Scheduling, Core Parking, And Throttling, Oh My!
The fact that AMD’s Bulldozer architecture failed to set the PC world on fire is no secret (AMD Bulldozer Review: FX-8150 Gets Tested), its eight integer cores sharing the resources of a four-module design. AMD credits its effort with lower power consumption compared to a full eight-core design, and even showed off plenty of benchmarks at its press events to demonstrate that the performance of its configuration was truly competitive in the right tests. At the end of the day, though, we were left unimpressed with Bulldozer's position relative to the competition, even though we gave it a fighting chance in our System Builder Marathon, Dec. 2011: $1200 Enthusiast PC.
In our launch story, we made it very clear that Windows 7 is not optimized for the module-based layout that Bulldozer employs. Chris talked to representatives at Microsoft who were able to confirm the operating system's behavior, and he ran the developer build of Windows 8 to confirm the next-gen OS would handle the FX family differently. From that review:
"According to Arun Kishan, software design engineer at Microsoft, each module is currently detected as two cores that are scheduled equally. So, in a dual-threaded application, you might see one active module and three idle modules—great for optimizing power, but theoretically less ideal from a performance standpoint. This also plays havoc with AMD’s claim that, when only one thread is active, it has full access to shared resources. Adding just one additional thread could tie up those shared resources, even as multiple other modules sit idle.
Microsoft is looking to change that behavior moving forward, though. Arun says that the dual-core modules have performance characteristics more similar to SMT than physical cores, so the company is looking to detect and treat them the same as Hyper-Threading in the future. The implications there would be significant. Performance would unquestionably improve, while AMD’s efforts to spin down idle modules would be made less effective."
This explanation does make sense for certain workloads.
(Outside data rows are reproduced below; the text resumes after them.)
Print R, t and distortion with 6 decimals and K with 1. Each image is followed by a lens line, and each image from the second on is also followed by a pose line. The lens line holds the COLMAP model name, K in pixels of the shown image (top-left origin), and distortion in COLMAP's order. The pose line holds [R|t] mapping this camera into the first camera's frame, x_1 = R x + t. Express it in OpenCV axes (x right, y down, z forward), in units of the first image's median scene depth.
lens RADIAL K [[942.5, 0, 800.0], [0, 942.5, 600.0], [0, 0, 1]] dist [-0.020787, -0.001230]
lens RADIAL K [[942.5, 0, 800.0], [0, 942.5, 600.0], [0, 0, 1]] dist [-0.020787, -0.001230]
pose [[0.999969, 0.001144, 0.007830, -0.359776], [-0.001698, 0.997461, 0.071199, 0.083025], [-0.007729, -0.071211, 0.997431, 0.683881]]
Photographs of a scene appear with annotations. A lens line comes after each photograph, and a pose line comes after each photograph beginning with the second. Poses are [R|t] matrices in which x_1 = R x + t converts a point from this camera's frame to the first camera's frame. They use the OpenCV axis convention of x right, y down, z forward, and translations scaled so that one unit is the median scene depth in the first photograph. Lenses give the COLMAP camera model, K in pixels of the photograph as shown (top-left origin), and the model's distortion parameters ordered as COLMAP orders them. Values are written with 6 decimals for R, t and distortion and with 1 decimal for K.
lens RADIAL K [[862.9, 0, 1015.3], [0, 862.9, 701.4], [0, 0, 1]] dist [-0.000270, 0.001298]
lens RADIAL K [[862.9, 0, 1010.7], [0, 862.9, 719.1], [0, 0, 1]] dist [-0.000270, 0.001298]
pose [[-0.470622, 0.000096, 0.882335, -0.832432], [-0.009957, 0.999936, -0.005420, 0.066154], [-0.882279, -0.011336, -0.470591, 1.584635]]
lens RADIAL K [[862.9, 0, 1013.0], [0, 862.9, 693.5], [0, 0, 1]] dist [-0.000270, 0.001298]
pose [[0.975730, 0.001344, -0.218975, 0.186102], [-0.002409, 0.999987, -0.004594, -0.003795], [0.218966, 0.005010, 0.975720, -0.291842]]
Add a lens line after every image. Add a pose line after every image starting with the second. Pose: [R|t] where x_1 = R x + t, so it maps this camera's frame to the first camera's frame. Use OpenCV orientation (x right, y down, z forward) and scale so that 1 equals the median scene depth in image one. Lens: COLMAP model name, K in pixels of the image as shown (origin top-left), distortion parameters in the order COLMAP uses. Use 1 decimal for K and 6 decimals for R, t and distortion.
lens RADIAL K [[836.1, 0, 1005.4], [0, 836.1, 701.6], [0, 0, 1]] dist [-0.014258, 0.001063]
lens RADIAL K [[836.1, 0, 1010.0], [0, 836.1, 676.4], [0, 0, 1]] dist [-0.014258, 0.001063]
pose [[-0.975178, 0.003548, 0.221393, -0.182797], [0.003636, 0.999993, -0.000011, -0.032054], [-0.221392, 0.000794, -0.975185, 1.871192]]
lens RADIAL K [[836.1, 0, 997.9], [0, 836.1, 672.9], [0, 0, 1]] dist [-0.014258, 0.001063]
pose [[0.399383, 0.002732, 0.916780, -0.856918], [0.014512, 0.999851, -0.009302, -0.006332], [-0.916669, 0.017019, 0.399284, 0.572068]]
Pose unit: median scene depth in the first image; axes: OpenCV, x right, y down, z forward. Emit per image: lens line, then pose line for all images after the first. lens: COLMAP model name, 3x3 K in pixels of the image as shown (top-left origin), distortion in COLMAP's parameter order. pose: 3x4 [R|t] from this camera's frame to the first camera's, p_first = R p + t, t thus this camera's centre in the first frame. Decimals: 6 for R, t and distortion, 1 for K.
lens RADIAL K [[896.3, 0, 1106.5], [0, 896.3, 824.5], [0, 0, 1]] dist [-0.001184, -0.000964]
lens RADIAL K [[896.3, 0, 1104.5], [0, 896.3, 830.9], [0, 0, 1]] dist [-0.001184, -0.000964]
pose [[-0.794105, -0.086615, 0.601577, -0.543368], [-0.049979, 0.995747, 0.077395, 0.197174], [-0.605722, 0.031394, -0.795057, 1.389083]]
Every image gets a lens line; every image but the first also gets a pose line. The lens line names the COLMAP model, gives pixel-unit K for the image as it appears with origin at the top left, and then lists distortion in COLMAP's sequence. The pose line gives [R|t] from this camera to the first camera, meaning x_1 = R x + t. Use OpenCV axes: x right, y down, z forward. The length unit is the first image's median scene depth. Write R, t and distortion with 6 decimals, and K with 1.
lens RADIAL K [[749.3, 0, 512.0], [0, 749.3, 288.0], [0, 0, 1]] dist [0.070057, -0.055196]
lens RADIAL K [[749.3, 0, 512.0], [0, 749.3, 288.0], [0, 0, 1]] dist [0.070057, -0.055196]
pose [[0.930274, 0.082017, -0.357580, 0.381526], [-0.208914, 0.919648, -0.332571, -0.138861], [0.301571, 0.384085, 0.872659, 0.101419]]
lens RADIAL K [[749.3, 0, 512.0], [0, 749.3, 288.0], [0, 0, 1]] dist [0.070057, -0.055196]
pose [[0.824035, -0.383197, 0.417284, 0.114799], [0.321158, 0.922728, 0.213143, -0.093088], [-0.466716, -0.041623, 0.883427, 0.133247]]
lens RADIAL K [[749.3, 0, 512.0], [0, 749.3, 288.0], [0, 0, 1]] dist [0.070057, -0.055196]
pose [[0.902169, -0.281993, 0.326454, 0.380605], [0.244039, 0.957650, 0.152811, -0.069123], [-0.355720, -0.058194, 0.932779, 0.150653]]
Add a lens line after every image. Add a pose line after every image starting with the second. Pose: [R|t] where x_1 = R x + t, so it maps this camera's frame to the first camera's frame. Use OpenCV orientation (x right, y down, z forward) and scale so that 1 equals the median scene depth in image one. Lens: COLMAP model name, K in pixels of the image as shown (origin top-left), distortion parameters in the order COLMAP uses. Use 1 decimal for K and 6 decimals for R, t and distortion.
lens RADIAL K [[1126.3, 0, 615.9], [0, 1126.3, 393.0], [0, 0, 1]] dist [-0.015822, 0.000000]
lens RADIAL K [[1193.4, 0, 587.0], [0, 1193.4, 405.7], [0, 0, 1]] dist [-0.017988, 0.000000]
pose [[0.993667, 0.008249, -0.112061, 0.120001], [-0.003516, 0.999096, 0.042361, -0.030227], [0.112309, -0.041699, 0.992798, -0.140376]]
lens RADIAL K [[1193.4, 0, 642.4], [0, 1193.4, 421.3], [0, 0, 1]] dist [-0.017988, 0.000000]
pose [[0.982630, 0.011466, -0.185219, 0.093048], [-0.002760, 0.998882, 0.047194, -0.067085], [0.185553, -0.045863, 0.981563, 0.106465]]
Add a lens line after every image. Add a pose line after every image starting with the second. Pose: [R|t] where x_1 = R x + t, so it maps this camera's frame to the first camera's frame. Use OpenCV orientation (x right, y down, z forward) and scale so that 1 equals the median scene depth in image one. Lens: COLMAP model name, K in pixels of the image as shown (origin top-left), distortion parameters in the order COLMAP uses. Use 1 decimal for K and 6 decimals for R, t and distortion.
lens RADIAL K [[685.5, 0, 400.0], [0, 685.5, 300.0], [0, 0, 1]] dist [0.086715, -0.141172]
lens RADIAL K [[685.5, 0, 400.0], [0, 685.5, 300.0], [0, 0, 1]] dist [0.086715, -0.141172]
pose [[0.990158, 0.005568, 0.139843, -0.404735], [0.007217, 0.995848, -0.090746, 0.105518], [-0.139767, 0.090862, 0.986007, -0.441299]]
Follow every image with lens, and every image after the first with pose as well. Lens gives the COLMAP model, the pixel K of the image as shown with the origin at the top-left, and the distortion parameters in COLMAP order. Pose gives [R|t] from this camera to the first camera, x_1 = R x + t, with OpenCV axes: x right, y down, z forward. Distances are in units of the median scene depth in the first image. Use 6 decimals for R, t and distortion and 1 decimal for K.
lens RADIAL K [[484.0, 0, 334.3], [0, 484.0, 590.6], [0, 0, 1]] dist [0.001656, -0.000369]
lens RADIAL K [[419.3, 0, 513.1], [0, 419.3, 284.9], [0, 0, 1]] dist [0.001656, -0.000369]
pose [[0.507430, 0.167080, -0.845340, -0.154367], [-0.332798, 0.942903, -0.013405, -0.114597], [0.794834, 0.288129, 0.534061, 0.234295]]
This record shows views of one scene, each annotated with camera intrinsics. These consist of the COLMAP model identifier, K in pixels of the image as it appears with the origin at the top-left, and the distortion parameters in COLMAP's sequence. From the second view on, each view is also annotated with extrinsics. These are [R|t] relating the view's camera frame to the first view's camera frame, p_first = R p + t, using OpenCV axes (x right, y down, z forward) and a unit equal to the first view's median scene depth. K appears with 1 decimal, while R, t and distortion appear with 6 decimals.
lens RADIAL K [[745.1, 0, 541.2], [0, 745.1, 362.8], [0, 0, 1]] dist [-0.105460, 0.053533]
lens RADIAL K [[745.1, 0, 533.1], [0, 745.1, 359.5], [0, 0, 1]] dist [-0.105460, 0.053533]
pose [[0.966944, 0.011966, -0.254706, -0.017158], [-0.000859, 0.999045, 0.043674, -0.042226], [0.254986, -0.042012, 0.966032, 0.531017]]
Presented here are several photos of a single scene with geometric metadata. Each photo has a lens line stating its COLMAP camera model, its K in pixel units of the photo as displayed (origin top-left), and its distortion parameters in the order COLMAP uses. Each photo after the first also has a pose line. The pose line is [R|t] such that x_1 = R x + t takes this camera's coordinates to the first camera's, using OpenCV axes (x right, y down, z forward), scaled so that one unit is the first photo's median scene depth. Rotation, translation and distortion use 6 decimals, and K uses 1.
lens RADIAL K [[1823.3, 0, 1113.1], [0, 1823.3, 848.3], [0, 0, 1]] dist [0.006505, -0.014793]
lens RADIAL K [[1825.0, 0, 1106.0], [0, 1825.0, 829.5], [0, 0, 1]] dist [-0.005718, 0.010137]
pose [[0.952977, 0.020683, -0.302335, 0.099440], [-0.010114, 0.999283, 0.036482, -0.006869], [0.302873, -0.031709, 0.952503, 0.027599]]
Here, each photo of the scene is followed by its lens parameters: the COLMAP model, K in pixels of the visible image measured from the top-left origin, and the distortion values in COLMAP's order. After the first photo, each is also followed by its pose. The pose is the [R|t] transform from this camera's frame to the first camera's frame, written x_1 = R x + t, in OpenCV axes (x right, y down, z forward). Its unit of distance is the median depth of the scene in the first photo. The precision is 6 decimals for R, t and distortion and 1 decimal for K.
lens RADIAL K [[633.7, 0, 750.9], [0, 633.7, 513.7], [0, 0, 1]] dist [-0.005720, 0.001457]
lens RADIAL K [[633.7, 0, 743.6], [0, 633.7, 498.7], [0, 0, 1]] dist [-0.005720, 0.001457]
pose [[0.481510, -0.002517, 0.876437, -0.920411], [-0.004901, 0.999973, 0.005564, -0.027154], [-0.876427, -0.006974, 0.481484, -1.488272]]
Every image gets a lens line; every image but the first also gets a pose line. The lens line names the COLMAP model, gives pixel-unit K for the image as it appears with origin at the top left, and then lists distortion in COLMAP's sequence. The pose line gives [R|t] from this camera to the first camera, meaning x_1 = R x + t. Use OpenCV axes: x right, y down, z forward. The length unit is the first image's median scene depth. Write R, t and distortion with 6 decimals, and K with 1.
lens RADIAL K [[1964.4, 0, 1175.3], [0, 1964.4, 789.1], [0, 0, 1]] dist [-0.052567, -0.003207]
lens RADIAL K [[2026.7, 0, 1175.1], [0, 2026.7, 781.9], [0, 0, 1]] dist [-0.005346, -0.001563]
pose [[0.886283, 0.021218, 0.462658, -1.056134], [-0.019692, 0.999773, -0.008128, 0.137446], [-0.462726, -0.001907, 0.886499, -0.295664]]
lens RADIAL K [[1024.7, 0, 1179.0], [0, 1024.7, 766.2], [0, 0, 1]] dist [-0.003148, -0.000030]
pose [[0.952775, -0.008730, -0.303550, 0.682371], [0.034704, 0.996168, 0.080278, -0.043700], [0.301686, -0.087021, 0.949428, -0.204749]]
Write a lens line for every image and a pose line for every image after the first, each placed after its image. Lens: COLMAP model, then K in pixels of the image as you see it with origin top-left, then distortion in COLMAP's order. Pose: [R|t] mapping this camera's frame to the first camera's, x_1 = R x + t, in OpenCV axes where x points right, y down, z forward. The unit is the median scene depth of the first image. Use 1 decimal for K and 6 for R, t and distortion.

Two threads running on two separate modules have access to two front ends (and two FPUs), while two cores running on a single module must share both the front-end and FPU. A smarter OS might know the most effective way of distributing the load, which AMD stated would be a feature of Windows 8. Fortunately, MS released a hotfix to address some of what was purportedly going wrong in Windows 7.
There remained, however, a performance penalty in the form of latency if the task that would have been scheduled to an already-active module is instead sent to a “parked” core. Microsoft introduced a second hotfix to address that issue. Put together, these two patches should help overcome the Bulldozer architecture's performance issues in lightly-threaded applications.
We followed up with Microsoft yet again for comment, and heard back that that the core scheduler indeed now recognizes AMD's modules as SMT sets. However, the Windows 7 patches still should not be taken as an indication of how FX will behave under Windows 8. Apparently, there will be additional scheduler improvements that relate to how SMT is treated.
Although Microsoft helped AMD address how the Bulldozer architecture is addressed in less demanding workloads, there is still an issue we've seen on the FX-8150, where the 3.6 GHz part throttles down to 3.3 GHz under a full load. That’s probably considered a power-saving feature in densely-packed 2U servers. However, desktop users have the option to disable this strange step backward through the HPC Mode options exposed through recent firmware updates.
Our goal today is to find out how the latest ecosystem improvements help AMD's early-adopting customers. We're going to test with the benchmarks we normally run, too, and not the hand-picked titles AMD is using to illustrate the gains enabled by Microsoft's new patches.